Exercise prompt
Rewrite the records from their start through the line containing "tone equalizer: -8 EV -1.84", inclusive, with "history" changed to "edit log" and everything else left as it is.

Excerpt from a dataset
_ _ _

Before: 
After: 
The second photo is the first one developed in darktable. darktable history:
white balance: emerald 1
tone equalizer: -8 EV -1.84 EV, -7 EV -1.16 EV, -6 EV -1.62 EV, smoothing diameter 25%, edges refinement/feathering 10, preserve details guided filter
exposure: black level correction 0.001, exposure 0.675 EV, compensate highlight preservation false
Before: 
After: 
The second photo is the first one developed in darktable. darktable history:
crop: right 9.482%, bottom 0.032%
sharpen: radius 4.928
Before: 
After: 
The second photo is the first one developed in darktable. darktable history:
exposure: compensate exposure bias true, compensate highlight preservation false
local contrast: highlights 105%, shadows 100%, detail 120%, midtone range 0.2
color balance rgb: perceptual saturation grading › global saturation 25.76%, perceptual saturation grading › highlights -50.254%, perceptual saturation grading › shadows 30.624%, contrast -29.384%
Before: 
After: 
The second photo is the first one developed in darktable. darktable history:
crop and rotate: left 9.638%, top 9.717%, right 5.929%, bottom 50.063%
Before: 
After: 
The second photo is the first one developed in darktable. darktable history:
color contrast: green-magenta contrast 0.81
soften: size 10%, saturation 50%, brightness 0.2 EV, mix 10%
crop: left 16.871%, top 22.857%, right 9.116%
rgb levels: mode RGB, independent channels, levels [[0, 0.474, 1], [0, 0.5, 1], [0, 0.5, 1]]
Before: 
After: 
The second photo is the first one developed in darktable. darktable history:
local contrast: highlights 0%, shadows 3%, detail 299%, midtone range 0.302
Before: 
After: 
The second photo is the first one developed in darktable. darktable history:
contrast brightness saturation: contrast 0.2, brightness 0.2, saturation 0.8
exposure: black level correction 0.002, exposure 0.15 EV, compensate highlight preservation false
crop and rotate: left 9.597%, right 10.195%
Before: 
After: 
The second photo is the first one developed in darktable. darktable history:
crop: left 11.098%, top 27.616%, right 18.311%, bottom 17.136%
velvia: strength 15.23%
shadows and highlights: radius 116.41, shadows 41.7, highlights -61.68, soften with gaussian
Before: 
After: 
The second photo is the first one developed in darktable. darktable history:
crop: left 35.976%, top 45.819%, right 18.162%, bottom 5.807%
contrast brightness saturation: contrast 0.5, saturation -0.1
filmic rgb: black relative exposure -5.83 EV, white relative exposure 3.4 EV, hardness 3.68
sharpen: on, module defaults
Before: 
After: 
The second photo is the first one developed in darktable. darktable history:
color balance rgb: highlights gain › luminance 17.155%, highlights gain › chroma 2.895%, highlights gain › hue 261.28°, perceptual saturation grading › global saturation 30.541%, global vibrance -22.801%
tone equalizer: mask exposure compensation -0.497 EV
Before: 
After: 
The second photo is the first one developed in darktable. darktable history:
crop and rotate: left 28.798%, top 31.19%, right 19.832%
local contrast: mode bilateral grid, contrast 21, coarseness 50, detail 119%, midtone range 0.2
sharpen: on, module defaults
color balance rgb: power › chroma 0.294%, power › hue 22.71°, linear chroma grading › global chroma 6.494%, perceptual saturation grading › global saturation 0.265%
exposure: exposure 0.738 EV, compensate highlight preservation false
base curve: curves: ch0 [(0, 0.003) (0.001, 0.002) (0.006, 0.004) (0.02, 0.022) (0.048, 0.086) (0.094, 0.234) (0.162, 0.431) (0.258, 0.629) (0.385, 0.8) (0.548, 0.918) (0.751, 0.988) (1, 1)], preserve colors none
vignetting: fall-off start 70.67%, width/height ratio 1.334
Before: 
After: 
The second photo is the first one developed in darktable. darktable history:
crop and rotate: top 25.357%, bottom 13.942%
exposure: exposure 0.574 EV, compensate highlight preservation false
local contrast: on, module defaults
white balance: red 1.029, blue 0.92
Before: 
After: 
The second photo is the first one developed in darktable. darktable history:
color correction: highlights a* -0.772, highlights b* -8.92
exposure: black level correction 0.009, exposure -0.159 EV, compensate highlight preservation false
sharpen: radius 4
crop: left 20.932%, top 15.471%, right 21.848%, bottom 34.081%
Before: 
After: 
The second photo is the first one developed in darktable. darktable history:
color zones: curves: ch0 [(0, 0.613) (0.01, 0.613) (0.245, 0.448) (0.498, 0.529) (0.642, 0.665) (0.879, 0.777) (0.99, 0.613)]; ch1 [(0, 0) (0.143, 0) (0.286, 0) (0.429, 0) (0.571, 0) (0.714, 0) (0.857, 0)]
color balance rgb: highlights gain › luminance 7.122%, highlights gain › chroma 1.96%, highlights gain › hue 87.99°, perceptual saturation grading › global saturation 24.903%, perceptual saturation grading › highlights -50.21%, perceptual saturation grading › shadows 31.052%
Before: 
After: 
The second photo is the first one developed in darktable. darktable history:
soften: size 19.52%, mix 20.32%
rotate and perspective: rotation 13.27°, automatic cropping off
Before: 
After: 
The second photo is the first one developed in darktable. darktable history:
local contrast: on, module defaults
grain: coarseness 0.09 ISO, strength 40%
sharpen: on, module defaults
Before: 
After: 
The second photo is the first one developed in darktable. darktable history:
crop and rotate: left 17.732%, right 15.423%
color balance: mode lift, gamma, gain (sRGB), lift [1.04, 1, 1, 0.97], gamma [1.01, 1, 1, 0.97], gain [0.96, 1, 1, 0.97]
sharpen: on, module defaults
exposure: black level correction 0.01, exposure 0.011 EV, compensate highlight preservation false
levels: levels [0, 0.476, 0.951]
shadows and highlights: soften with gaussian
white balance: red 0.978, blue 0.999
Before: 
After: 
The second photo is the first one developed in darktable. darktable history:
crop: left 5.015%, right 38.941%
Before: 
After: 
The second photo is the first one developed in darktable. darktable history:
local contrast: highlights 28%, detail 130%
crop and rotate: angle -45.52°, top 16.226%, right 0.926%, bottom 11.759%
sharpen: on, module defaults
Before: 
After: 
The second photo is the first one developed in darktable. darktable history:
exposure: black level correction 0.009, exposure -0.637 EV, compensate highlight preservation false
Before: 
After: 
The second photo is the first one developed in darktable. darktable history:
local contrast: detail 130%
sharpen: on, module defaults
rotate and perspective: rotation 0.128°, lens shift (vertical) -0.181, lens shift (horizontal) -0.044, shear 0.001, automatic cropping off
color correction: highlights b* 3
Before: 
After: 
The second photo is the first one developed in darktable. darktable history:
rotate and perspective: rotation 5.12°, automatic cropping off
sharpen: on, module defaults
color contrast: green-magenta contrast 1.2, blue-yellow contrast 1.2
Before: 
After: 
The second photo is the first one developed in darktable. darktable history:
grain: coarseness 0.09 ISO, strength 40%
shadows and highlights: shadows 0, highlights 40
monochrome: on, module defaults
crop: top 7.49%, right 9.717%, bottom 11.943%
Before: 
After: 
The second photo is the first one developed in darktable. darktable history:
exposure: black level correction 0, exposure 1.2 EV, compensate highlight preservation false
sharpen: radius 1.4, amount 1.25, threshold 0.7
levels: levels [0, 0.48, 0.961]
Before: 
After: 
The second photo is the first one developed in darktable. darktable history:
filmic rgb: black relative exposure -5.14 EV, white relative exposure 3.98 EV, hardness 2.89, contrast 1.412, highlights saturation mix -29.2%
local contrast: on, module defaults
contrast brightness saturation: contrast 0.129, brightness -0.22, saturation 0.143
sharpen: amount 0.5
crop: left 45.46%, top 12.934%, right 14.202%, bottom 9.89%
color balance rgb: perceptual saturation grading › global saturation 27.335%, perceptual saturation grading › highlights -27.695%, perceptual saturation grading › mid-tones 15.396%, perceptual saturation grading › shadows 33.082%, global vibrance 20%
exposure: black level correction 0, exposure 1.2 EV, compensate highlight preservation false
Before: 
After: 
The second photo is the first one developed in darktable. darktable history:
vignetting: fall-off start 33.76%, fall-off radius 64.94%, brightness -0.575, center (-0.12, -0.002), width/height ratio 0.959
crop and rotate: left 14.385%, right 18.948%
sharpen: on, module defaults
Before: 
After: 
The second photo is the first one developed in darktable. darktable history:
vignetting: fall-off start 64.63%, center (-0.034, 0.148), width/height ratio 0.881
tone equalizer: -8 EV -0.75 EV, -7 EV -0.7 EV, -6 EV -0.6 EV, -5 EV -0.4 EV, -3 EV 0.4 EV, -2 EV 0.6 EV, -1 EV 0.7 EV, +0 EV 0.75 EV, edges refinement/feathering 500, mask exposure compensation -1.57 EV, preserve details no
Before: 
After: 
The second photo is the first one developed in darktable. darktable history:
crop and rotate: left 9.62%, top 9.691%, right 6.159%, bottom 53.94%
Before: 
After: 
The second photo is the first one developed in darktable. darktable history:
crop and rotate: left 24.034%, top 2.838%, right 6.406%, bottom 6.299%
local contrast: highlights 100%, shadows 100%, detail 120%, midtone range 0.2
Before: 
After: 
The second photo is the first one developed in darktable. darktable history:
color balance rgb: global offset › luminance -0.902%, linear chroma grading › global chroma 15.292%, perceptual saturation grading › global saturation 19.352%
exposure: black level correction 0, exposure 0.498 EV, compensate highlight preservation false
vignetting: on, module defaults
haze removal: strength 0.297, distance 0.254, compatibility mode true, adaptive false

_ _ _

Correct answer
Before: 
After: 
The second photo is the first one developed in darktable. darktable edit log:
white balance: emerald 1
tone equalizer: -8 EV -1.84 EV, -7 EV -1.16 EV, -6 EV -1.62 EV, smoothing diameter 25%, edges refinement/feathering 10, preserve details guided filter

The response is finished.